Judge Whyte wanted to know just what the point of the incarceration would be. Rosen said to be sure I would comply with the injunction. Judge Whyte was interested in what I had done to worry them, Rosen replied by bringing up NOTs 56. I am sorry to say I lost it right there and broke out laughing, apologized to Judge Whyte. Rosen ran down after a while and I mentioned to Judge Whyte that I *wrote* NOTs 56. Judge Whyte went into detail about indicating he had read my submission on the topic. Rosen responded by saying that RTC had a NOTs 56, and that it was covered by the injunction, and that the ones in Schedule B were only the ones that were registered. NOTs 56 is according to Rosen an unregistered copyrighted work. But he rambles on to agree with Judge Whyte that a parody is not a violation of the injunction.
Rosen then complained that I didn't send them a copy of NOTs 56.

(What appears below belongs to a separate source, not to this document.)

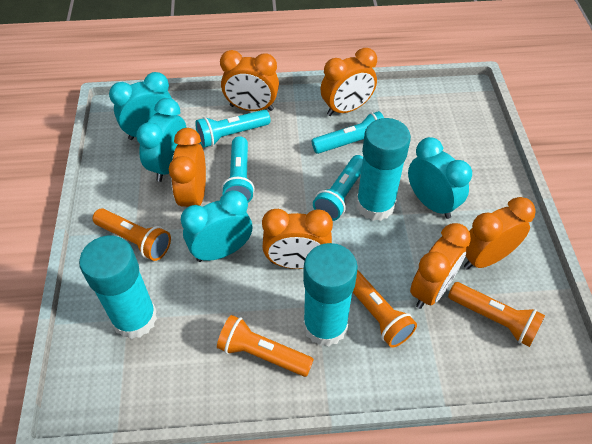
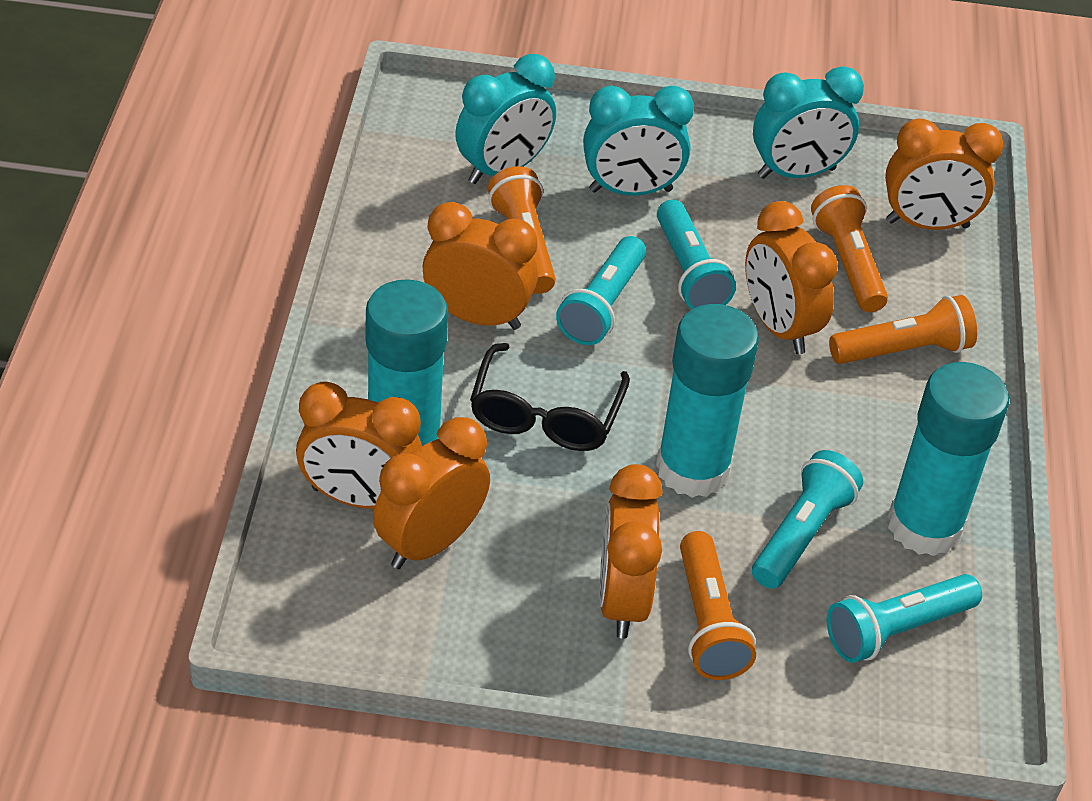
black glasses: none = 0 -> [470,343,630,451] = 1
turquoise clock: [109,72,172,140] [136,98,186,182] [181,190,252,262] [408,137,472,219] = 4 -> [455,54,556,184] [583,86,694,196] [753,66,864,179] = 3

I asked to speak about this, pointed the court to where it could be located on Google and told a bit about the history of NOTs 56 on the net, originally posted by Martin Hunt back in 1998.
Rosen insisted that they would have to have me in person to determine why if I wrote NOTs 56 I would be asking for a copy? I answered that I had not remembered that it was on the net and I didn't have a copy of it on this machine.
Judge Whyte than asked if I cared what date and I told him not really, he could pick any day he wanted to waste or use it on RTC. Judge Whyte really took offence at my comment.
"You get some thrill out of tweaking them?"
"Your Honour, they are so much fun to tweak."
"You don't have to answer that . . . sometimes I have trouble understanding both sides in this case. Ah . . I just find it sometimes . . . really wondering why you do what you do when the results have been what they have been.
"Your Honour, somebody has to do it."
(Long, long pause and Judge Whyte went back to setting dates with Rosen.)
I then asked if I could brief the hearing and Judge Whyte said yes, but that I would still have to show up for an evidentiary hearing to be cross examined. I explained that there were many other cases where I had pointed people to the same place on Google for years and RTC didn't gripe about those. Judge Whyte said I could have someone represent me at the hearing but that he could not take declarations in the place of live testimony. I also mentioned that the court was being used as a weapon and the budget they had of $350k to go after me.
"Mr. Henson I am not going to get into that with you now."
"Let me indicate that the reason I am issuing the order to show cause is based on the issue with respect to the facilitating of NOTs 34. Based on what I have heard today, I will also consider the 56 issue."
There was a little more about the bankruptcy case and the hearing ended.